I tried so many tactics when battling GHA (followed by dinos trying to choke it out), which happens to align when I was struggling with nutrient issues, and what ended up fixing the GHA was the effort of manually removing it a few times a week for about a month. That knocked the algae back and gave all my coral a foothold to compete against it. That in combo with a decent CUC.

That's my mindset or experience with a similar situation. Hopefully the water changes help regardless of how you go about it.
 
Pros and cons to that plan:

Auto Water Change
Pros

Gradual change over a few days, potentially less stressful for the coral
Easy peezy - not being sarcastic, lets face it life takes priority.
Cons
Not manually removing the mentioned algae issues
Not clearing detritus in rocks/sump
Easy to drop nutrients further if you don't* monitor and dose/feed very well to offset a nutrient drop

Manual Water Change
Pros

-Can mimic same outcome over a few days for a gradual change, but not as steadily
-While performing water changes for corrections also siphoning nuisance algae: cyano bacteria and GHA- 2 birds 1 stone type of deal. This also helps remove whatever they are growing off aka: as they grow they consume, you remove and it's out of the water column; detritus/potentially unwanted metals/excess nutrients
- Overall I feel it's easier to control; Test each batch made to match or move towards the parameters you want.
- You'll perform a water change, watch the tank for a response and continue, or stop due to negative reaction.
Yellow water test after draining clean water. How clear is it? That can tell you a lot about your water quality. White bucket preferred.
Cons
-Added effort
-Added time
Which are both real things to consider, honestly.

For me the manual removal of algae while siphoning out what's being removed gives you a huge head start on fixing the problem. They could be 100% related. You'll be removing not only algae but also what it's consumed/growing on. Knocking it back will help you to elevate nutrients without just feeding the problem at hand. You may find just feeding more fixes the situation without clumps of algae present.

I tried so many tactics when battling GHA (followed by dinos trying to choke it out), which happens to align when I was struggling with nutrient issues, and what ended up fixing the GHA was the effort of manually removing it a few times a week for about a month. That knocked the algae back and gave all my coral a foothold to compete against it. That in combo with a decent CUC.

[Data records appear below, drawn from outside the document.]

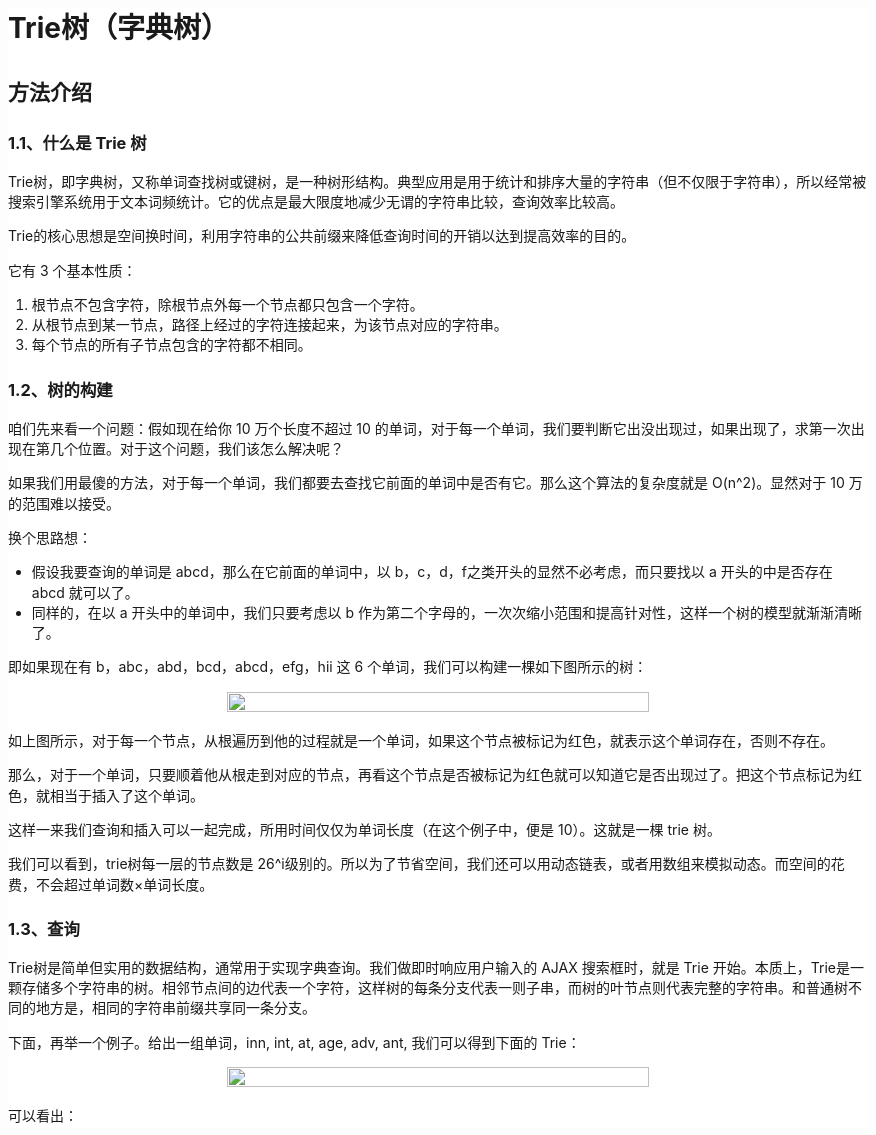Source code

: 
# Trie树（字典树）

## 方法介绍

### 1.1、什么是 Trie 树

Trie树，即字典树，又称单词查找树或键树，是一种树形结构。典型应用是用于统计和排序大量的字符串（但不仅限于字符串），所以经常被搜索引擎系统用于文本词频统计。它的优点是最大限度地减少无谓的字符串比较，查询效率比较高。

Trie的核心思想是空间换时间，利用字符串的公共前缀来降低查询时间的开销以达到提高效率的目的。

它有 3 个基本性质：

1. 根节点不包含字符，除根节点外每一个节点都只包含一个字符。
2. 从根节点到某一节点，路径上经过的字符连接起来，为该节点对应的字符串。
3. 每个节点的所有子节点包含的字符都不相同。

### 1.2、树的构建

咱们先来看一个问题：假如现在给你 10 万个长度不超过 10 的单词，对于每一个单词，我们要判断它出没出现过，如果出现了，求第一次出现在第几个位置。对于这个问题，我们该怎么解决呢？

如果我们用最傻的方法，对于每一个单词，我们都要去查找它前面的单词中是否有它。那么这个算法的复杂度就是 O(n^2)。显然对于 10 万的范围难以接受。

换个思路想：
 - 假设我要查询的单词是 abcd，那么在它前面的单词中，以 b，c，d，f之类开头的显然不必考虑，而只要找以 a 开头的中是否存在 abcd 就可以了。
- 同样的，在以 a 开头中的单词中，我们只要考虑以 b 作为第二个字母的，一次次缩小范围和提高针对性，这样一个树的模型就渐渐清晰了。

即如果现在有 b，abc，abd，bcd，abcd，efg，hii 这 6 个单词，我们可以构建一棵如下图所示的树：

<p align="center">
    <img width="70%" height="70%" src="http://images.iterate.site/blog/image/180708/CeCeeBjJmE.jpg?imageslim">
</p>

如上图所示，对于每一个节点，从根遍历到他的过程就是一个单词，如果这个节点被标记为红色，就表示这个单词存在，否则不存在。

那么，对于一个单词，只要顺着他从根走到对应的节点，再看这个节点是否被标记为红色就可以知道它是否出现过了。把这个节点标记为红色，就相当于插入了这个单词。

这样一来我们查询和插入可以一起完成，所用时间仅仅为单词长度（在这个例子中，便是 10）。这就是一棵 trie 树。

我们可以看到，trie树每一层的节点数是 26^i级别的。所以为了节省空间，我们还可以用动态链表，或者用数组来模拟动态。而空间的花费，不会超过单词数×单词长度。

### 1.3、查询

Trie树是简单但实用的数据结构，通常用于实现字典查询。我们做即时响应用户输入的 AJAX 搜索框时，就是 Trie 开始。本质上，Trie是一颗存储多个字符串的树。相邻节点间的边代表一个字符，这样树的每条分支代表一则子串，而树的叶节点则代表完整的字符串。和普通树不同的地方是，相同的字符串前缀共享同一条分支。

下面，再举一个例子。给出一组单词，inn, int, at, age, adv, ant, 我们可以得到下面的 Trie：

<p align="center">
    <img width="70%" height="70%" src="http://images.iterate.site/blog/image/180708/5LDbB62A2I.gif">
</p>

可以看出：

That's my mindset or experience with a similar situation. Hopefully the water changes help regardless of how you go about it.
Honestly I really appreciate the time and effort that you and everyone has put into writing responses for this thread. This community is amazing

I absolutely get what you’re saying and will see what I can do to do one or two rounds of manual water change and give the rocks a good cleaning in the process.
 
I wanted to update this thread because after just a 30gal water change with the Red Sea Blue Bucket salt, I am already seeing a massive difference in my tank. The cyano has started to fade and clear and my hammer and montiporas are noticeably happier. Acans are fluffier and my torch is more extended than I have seen it in months. I definitely think there was a deficiency or contaminant in my tank that is being addressed with the new salt and large water change. I may have to reevaluate my water change routine and either increase the amount of daily water change (I had been doing 1gal a day) or go to a more typical water change interval (ex, 20% twice a month).

Still awaiting the results of my ICP test but I am not hopeful that will provide any more insight. I have had this issue for months and my last ICP test didn't indicate any apparent cause.